“Only think of my letting her go to school to-day! She said to me, ‘O, ma, I must go; for Dotty Dimple and I have an engagement!’ She thinks there’s nobody like Dotty Dimple!”

Mr. Parlin turned the knob, but Mrs. Penny continued.

“The child came home one night very much agitated, and wanted to know why I didn’t make her be good, like Dotty Dimple. I told her I couldn’t; she must try for herself. ‘But, ma,’ said she, ‘you ought to pray to me, and make me be good; that’s what Dotty Dimple’s mother does to her! Dotty says, if our Nancy put her to bed, she shouldn’t be any better’n me!’”

Mr. Parlin laughed.

“Our little daughter thinks very well of herself,” said he; “and that is the most discouraging thing about her. Good by, Mrs. Penny. To-morrow, as soon as the storm is over, I will go for the children.”

“Good by, sir; and send my boy back, if you find him.”

“Good by, thir,” said a little dumpling of a girl, called Tid, peeping out from behind the closet door.
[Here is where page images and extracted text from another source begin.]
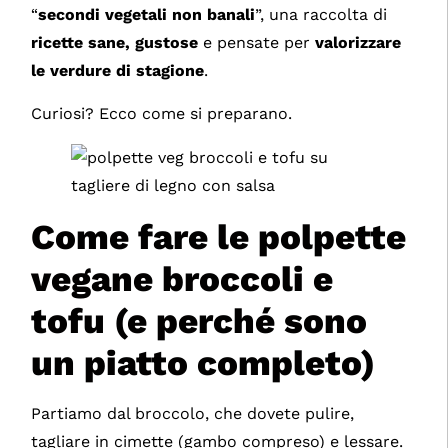
“
secondi vegetali non banali
”, una raccolta di
ricette sane, gustose
e pensate per
valorizzare
le verdure di stagione
.
Curiosi? Ecco come si preparano.
Come fare le polpette
vegane broccoli e
tofu (e perché sono
un piatto completo)
Partiamo dal broccolo, che dovete pulire,
tagliare in cimette (gambo compreso) e lessare.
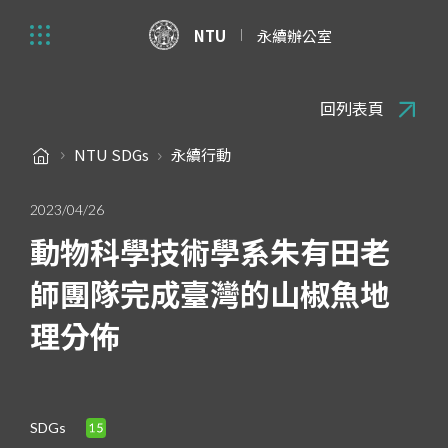
NTU
永續辦公室
回列表頁
NTU SDGs
永續行動
2023/04/26
動物科學技術學系朱有田老
師團隊完成臺灣的山椒魚地
理分佈
SDGs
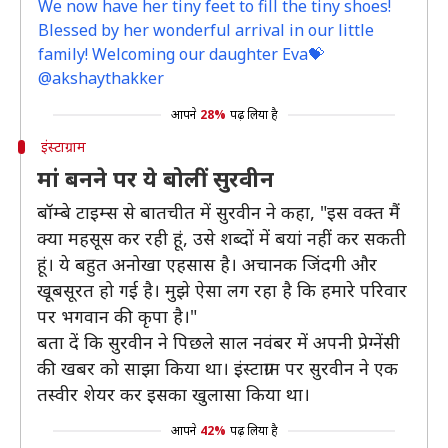
We now have her tiny feet to fill the tiny shoes!
Blessed by her wonderful arrival in our little
family! Welcoming our daughter Eva💝
@akshaythakker
आपने
28%
पढ़ लिया है
इंस्टाग्राम
मां बनने पर ये बोलीं सुरवीन
बॉम्बे टाइम्स से बातचीत में सुरवीन ने कहा, "इस वक्त मैं
क्या महसूस कर रही हूं, उसे शब्दों में बयां नहीं कर सकती
हूं। ये बहुत अनोखा एहसास है। अचानक जिंदगी और
खूबसूरत हो गई है। मुझे ऐसा लग रहा है कि हमारे परिवार
पर भगवान की कृपा है।"
बता दें कि सुरवीन ने पिछले साल नवंबर में अपनी प्रेग्नेंसी
की खबर को साझा किया था। इंस्टाग्राम पर सुरवीन ने एक
तस्वीर शेयर कर इसका खुलासा किया था।
आपने
42%
पढ़ लिया है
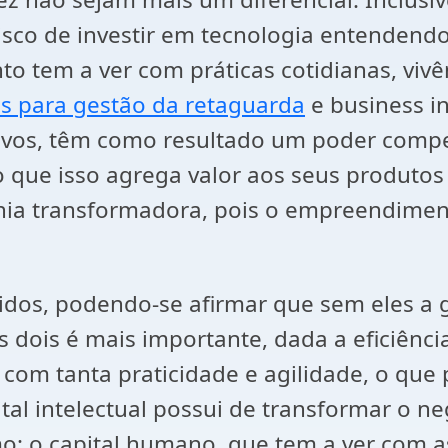
sco de investir em tecnologia entendendo
ento tem a ver com práticas cotidianas, vi
s para gestão da retaguarda
e business in
vos, têm como resultado um poder compet
 que isso agrega valor aos seus produtos e
ia transformadora, pois o empreendiment
ntidos, podendo-se afirmar que sem eles 
dos dois é mais importante, dada a eficiênc
om tanta praticidade e agilidade, o que 
ital intelectual possui de transformar o n
omo: o capital humano, que tem a ver com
“My precious Tate,” thought Mrs. Penny, earnestly; “if I ever get her home again, I will take more pains with her. I presume Nancy doesn’t hear her say her prayers half the time. She seems inclined to tell wrong stories lately; who knows but I could break up the habit, if, as Dotty Dimple says, I put her to bed myself?”

Mr. Parlin overtook Ben Penny, and helped him home. By that time he longed for shelter: but how could he rest until he had seen for himself that Dotty was safe? The Rosenberg boy had no doubt intended to tell the truth, but there might be some mistake; so the anxious father went all the way to Mr. Harris’s, and, when he arrived there, found the children fast asleep.